We're focusing on a rigorous approach to finding product-market fit, my colleague Alice has written more about this here: https://dotmesh.com/blog/dotmesh-hypotheses/

lewq · on Feb 8, 2018

Try dotmesh here: https://dotmesh.com/try-dotmesh/

Learn about architecture, use cases (tutorials) & lots more: https://docs.dotmesh.com

grkvlt · on Feb 8, 2018

Looks useful for QA testing of distributed systems. I can also see a use case where I snapshot the state of one container from a node in a cluster then pull it onto the next node as it starts up before joining. It could maybe make things converge quicker in blockchain applications as well, where each new node needs to get a copy of the entire chain before it can do useful work?

zdkaster · on Feb 8, 2018

This sounds really cool way to manage the lifecycle of software. Will try it out. Though my first experience after trying the live hosted tutorial at https://dotmesh.com/try-dotmesh/

"$ dm cluster init dm: command not found"

lewq · on Feb 8, 2018

Did you run the curl command that's the first item in the tutorial?
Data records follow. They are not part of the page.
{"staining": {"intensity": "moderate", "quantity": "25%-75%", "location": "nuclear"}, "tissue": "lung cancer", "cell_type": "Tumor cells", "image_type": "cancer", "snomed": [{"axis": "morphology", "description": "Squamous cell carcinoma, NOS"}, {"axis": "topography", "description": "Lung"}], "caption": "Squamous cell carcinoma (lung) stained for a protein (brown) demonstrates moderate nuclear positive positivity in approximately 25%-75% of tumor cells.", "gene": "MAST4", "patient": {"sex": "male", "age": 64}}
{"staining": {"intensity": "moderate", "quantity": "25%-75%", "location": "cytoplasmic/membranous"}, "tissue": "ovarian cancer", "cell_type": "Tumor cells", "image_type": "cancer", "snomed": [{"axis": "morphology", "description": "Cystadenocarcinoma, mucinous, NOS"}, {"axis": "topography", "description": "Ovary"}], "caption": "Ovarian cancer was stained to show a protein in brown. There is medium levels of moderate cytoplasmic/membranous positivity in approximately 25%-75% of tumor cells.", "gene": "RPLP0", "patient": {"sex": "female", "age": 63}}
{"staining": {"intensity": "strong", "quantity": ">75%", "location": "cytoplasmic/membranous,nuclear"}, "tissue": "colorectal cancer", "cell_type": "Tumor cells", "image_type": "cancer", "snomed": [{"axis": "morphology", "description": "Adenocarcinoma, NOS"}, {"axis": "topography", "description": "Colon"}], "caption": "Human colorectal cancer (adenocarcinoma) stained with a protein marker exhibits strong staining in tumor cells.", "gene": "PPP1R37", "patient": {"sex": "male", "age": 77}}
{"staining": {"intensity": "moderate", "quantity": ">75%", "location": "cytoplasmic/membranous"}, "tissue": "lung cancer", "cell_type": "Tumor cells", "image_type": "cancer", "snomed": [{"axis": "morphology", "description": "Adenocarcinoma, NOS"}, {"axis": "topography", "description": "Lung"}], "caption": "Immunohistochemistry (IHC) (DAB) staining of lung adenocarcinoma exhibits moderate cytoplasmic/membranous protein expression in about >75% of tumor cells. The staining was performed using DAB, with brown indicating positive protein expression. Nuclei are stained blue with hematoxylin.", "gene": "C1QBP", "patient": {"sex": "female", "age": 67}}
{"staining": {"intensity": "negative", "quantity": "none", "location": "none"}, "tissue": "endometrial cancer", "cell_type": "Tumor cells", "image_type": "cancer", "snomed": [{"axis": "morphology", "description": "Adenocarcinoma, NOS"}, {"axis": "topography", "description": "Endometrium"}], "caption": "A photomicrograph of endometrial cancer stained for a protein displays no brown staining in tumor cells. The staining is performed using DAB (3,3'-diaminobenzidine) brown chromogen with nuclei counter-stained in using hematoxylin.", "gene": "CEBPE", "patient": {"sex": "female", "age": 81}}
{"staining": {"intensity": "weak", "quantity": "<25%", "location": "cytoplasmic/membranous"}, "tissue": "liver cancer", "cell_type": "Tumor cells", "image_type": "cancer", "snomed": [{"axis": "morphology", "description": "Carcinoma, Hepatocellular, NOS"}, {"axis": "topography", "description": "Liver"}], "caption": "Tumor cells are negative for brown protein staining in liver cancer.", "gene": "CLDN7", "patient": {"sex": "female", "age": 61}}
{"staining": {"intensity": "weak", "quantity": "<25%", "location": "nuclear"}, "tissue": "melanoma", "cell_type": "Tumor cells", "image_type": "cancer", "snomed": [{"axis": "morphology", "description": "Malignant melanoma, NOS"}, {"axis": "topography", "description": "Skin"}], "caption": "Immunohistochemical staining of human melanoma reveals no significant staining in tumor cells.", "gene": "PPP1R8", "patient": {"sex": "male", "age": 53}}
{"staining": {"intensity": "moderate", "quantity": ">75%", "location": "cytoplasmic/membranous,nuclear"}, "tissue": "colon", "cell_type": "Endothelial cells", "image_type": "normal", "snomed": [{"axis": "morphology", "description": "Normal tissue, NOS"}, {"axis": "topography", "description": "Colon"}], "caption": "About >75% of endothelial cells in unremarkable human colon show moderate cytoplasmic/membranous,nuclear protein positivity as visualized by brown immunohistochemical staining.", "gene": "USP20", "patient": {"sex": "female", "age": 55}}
zdkaster · on Feb 10, 2018

No, I didn't, sorry. After dm installed and set up, it seems working good. Great work, thanks. I wasn't aware that it's required installation process in Katacoda, just followed the Deploying Dotmesh to Docker Step 1.

simplify · on Feb 7, 2018

Would this concept allow users to share subsets of data between each other? assuming they had their own nodes.

binocarlos · on Feb 7, 2018

Thats the idea yes! you can run dotmesh on your own servers and install locally on each users machine to then push and pull just like git remotes. It's using copy-on-write so you are only pushing the difference. Another main use case is for CI to consume volumes, run tests then snapshot the results.

We have a hosted service if you don't want to run your own nodes (https://dothub.com) but the server and client are both open source. disclaimer: I work on the project

ivan_ah · on Feb 8, 2018

This is very interesting. Are there any tools provided for "DB diffs"? e.g. show exactly which rows are different between two snapshots?

It seems like dot* would have to know about the application logic to show useful diffs, but maybe it can be done generically at the DB level.

lewq · on Feb 8, 2018

I love your thinking, Ivan!

We have an issue for this here: https://github.com/dotmesh-io/dotmesh/issues/85

sjellis · on Feb 8, 2018

Awesome. I literally started writing a small tool for managing state yesterday, because we really do need smarter ways to move application datasets around.

lewq · on Feb 8, 2018

Interesting! We should compare notes! Join our slack (in website footer) and we can chat? Or I'm @lmarsden on Twitter :-)

nojvek · on Feb 8, 2018

I read through. Still have no idea why I would use it.

raoulj · on Feb 7, 2018

Maybe it's just me, but while I find the graphics informative on the landing page, I wonder if they could be made to be more easily understandable.

lewq · on Feb 7, 2018

Hey, thanks for the feedback!

Does this help? https://docs.dotmesh.com/concepts/architecture/

deitcher · on Feb 8, 2018

Would you mind sharing more details about how they are confusing? Always happy to take feedback. Feel free to comment here or on the community Slack, although a GitHub issue may be the best place. Whatever works... and much appreciated.